You really don't make spelling errors in Japanese, though (I mean, I suppose you could by missing a character or using an incorrect kanji...but it's not the same thing as English). The language is phonetic, you see. The actual composition of words and such is piss easy compared to English. What you hear is what you get.
 

RevenantKioku

PEINS PEINS PEINS PEINS PEINS PEINS PEINS PEINS PEINS PEINS PEINS PEINS oh god i am drowning in them
dark10x said:
You really don't make spelling errors in Japanese, though (I mean, I suppose you could by missing a character or using an incorrect kanji...but it's not the same thing as English). The language is phonetic, you see. The actual composition of words and such is piss easy compared to English. What you hear is what you get.
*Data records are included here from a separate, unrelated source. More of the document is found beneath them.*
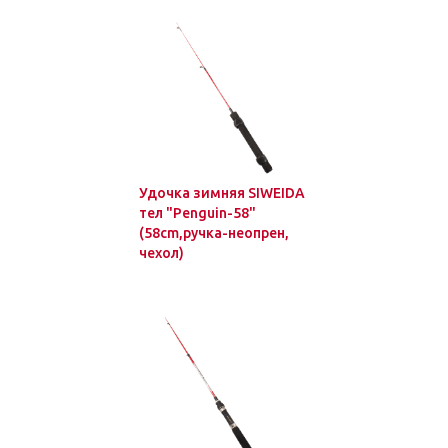
Удочка зимняя SIWEIDA
тел "Penguin-58"
(58cm,ручка-неопрен,
чехол)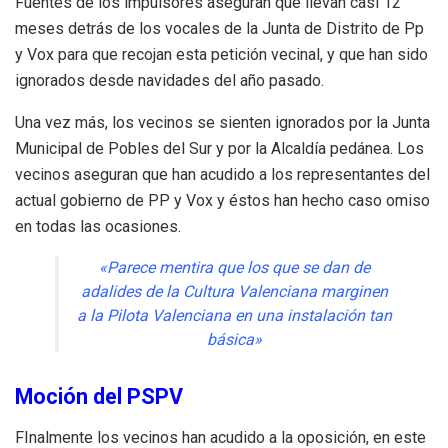
Fuentes de los impulsores aseguran que llevan casi 12
meses detrás de los vocales de la Junta de Distrito de Pp
y Vox para que recojan esta petición vecinal, y que han sido
ignorados desde navidades del año pasado.
Una vez más, los vecinos se sienten ignorados por la Junta
Municipal de Pobles del Sur y por la Alcaldía pedánea. Los
vecinos aseguran que han acudido a los representantes del
actual gobierno de PP y Vox y éstos han hecho caso omiso
en todas las ocasiones.
«Parece mentira que los que se dan de
adalides de la Cultura Valenciana marginen
a la Pilota Valenciana en una instalación tan
básica»
Moción del PSPV
FInalmente los vecinos han acudido a la oposición, en este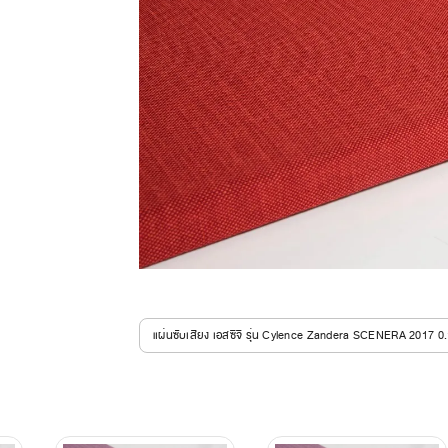
แผ่นซับเสียง เอสซีจี รุ่น Cylence Zandera SCENERA 2017 0.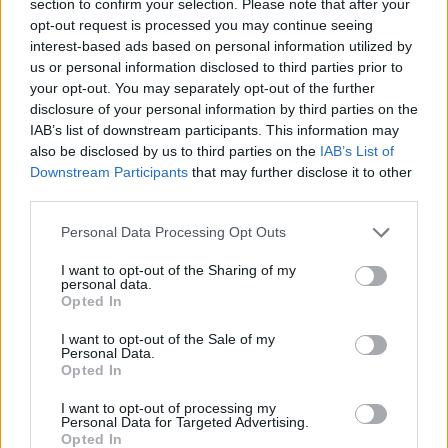
section to confirm your selection. Please note that after your
opt-out request is processed you may continue seeing
interest-based ads based on personal information utilized by
us or personal information disclosed to third parties prior to
your opt-out. You may separately opt-out of the further
disclosure of your personal information by third parties on the
IAB’s list of downstream participants. This information may
also be disclosed by us to third parties on the
IAB’s List of
Downstream Participants
that may further disclose it to other
third parties.
Personal Data Processing Opt Outs
I want to opt-out of the Sharing of my
personal data.
Θιόπαυτο και Σαμπατική: Οι γείτονες
Opted In
κολπίσκοι στην Αρκαδία που ξεχωρίζουν για
την ήρεμη ομορφιά τους
I want to opt-out of the Sale of my
Personal Data.
03/08/2026 13:51
Opted In
I want to opt-out of processing my
Personal Data for Targeted Advertising.
Opted In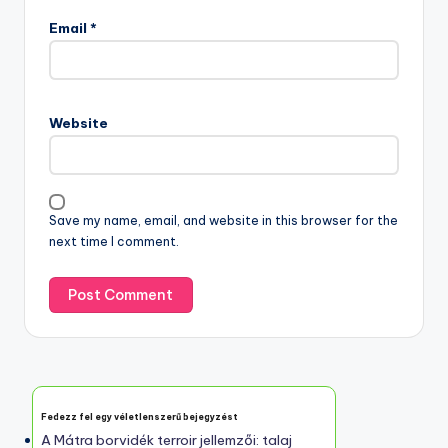
Name
*
Email
*
Website
Save my name, email, and website in this browser for the
next time I comment.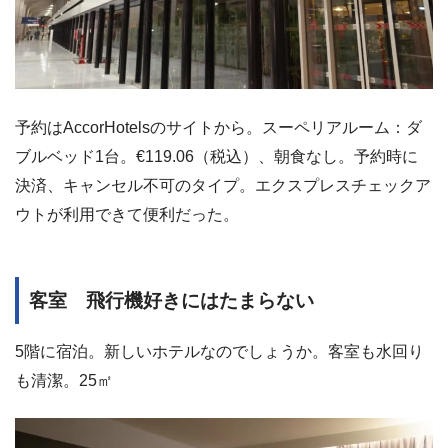
予約はAccorHotelsのサイトから。スーペリアルーム：ダ
ブルベッド1台。€119.06（税込）、朝食なし。予約時に
決済、キャンセル不可のタイプ。エクスプレスチェックア
ウトが利用できて便利だった。
客室 飛行機好きにはたまらない
5階に宿泊。新しいホテルなのでしょうか。客室も水回り
も清潔。25㎡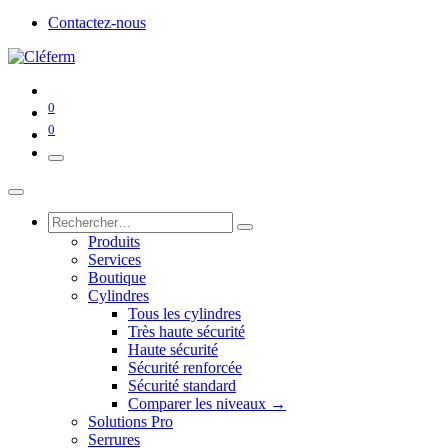
Contactez-nous
0
0
Produits
Services
Boutique
Cylindres
Tous les cylindres
Très haute sécurité
Haute sécurité
Sécurité renforcée
Sécurité standard
Comparer les niveaux →
Solutions Pro
Serrures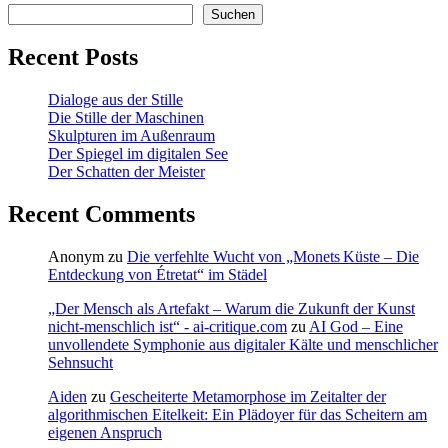
Suchen
Recent Posts
Dialoge aus der Stille
Die Stille der Maschinen
Skulpturen im Außenraum
Der Spiegel im digitalen See
Der Schatten der Meister
Recent Comments
Anonym
zu
Die verfehlte Wucht von „Monets Küste – Die
Entdeckung von Étretat“ im Städel
„Der Mensch als Artefakt – Warum die Zukunft der Kunst
nicht-menschlich ist“ - ai-critique.com
zu
AI God – Eine
unvollendete Symphonie aus digitaler Kälte und menschlicher
Sehnsucht
Aiden
zu
Gescheiterte Metamorphose im Zeitalter der
algorithmischen Eitelkeit: Ein Plädoyer für das Scheitern am
eigenen Anspruch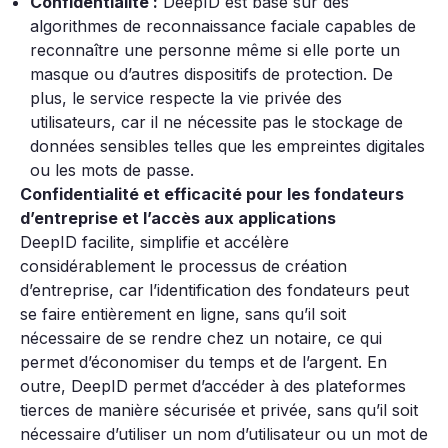
Confidentialité :
DeepID est basé sur des
algorithmes de reconnaissance faciale capables de
reconnaître une personne même si elle porte un
masque ou d’autres dispositifs de protection. De
plus, le service respecte la vie privée des
utilisateurs, car il ne nécessite pas le stockage de
données sensibles telles que les empreintes digitales
ou les mots de passe.
Confidentialité et efficacité pour les fondateurs
d’entreprise et l’accès aux applications
DeepID facilite, simplifie et accélère
considérablement le processus de création
d’entreprise, car l’identification des fondateurs peut
se faire entièrement en ligne, sans qu’il soit
nécessaire de se rendre chez un notaire, ce qui
permet d’économiser du temps et de l’argent. En
outre, DeepID permet d’accéder à des plateformes
tierces de manière sécurisée et privée, sans qu’il soit
nécessaire d’utiliser un nom d’utilisateur ou un mot de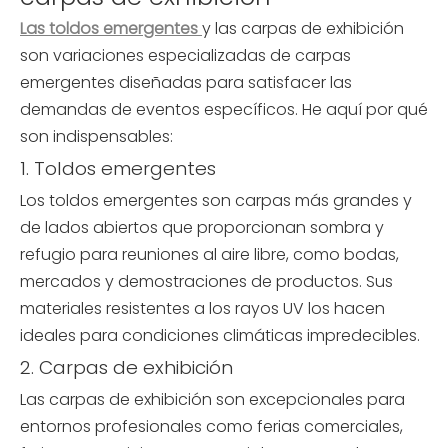
Las toldos emergentes
y las carpas de exhibición
son variaciones especializadas de carpas
emergentes diseñadas para satisfacer las
demandas de eventos específicos. He aquí por qué
son indispensables:
1. Toldos emergentes
Los toldos emergentes son carpas más grandes y
de lados abiertos que proporcionan sombra y
refugio para reuniones al aire libre, como bodas,
mercados y demostraciones de productos. Sus
materiales resistentes a los rayos UV los hacen
ideales para condiciones climáticas impredecibles.
2. Carpas de exhibición
Las carpas de exhibición son excepcionales para
entornos profesionales como ferias comerciales,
Of course you can make tons of errors when learning.
Like going up to a girl in a conbini and asking for manko instead of anko.
 

dark10x

Digital Foundry pixel pusher
RevenantKioku said:
Of course you can make tons of errors when learning.
Like going up to a girl in a conbini and asking for manko instead of anko.
Did she comply?
 
Talking about Japanese RPG, my last RPG in Japanese was Tales of Phantasia, and I was pretty surprised that, despite the fact that I am a kind of beginner (I have been studying Japanese for 3 years for now), I was in fact understanding approximatively 50% of the texts. This kind of exceeded my expectations. TOP certainly does not have the most difficult dialogues to understand, but I was still surprised.
 

Dsal

it's going to come out of you and it's going to taste so good
I was going to laugh at the OP, but then I remembered being in the exact same situation 14 years ago with my cart of Phantasy Star 3 I brought back from Japan. So as a great man once said, if I diss him I diss myself. :lol Gambatte ne.

I do think it's harder without the kanji and having just kana, especially for the beginner who won't even know the words in kana or the natural breaking point for words yet.

As far as software for translating while in game, JWPce is awesome. Even better is having a PocketPC with JWPce and some sort of kanji handwriting input panel like Decuma Japanese.

Definitely, the best thing to do is to learn lots and lots of grammar, including the informal forms of it. Otherwise you'll be looking up shika as a deer ;D.
 
RevenantKioku said:
Of course you can make tons of errors when learning.
Like going up to a girl in a conbini and asking for manko instead of anko.

I've seen young ruffians modify Denny's' chalkboard menu from &#12510;&#12531;&#12468;&#12503;&#12522;&#12531; to &#12510;&#12531;&#12467;&#12503;&#12522;&#12531;.

Taste the rainbow!
 

speedpop

Has problems recognising girls
So aside from the basic Japanese crap that I know.. I've never bothered with kanji.

The thing is, I'm studying Mandarin now and most likely will for the rest of my life. Will this probably help me get over kanji later on in life if indeed I do bother to learn Japanese later on?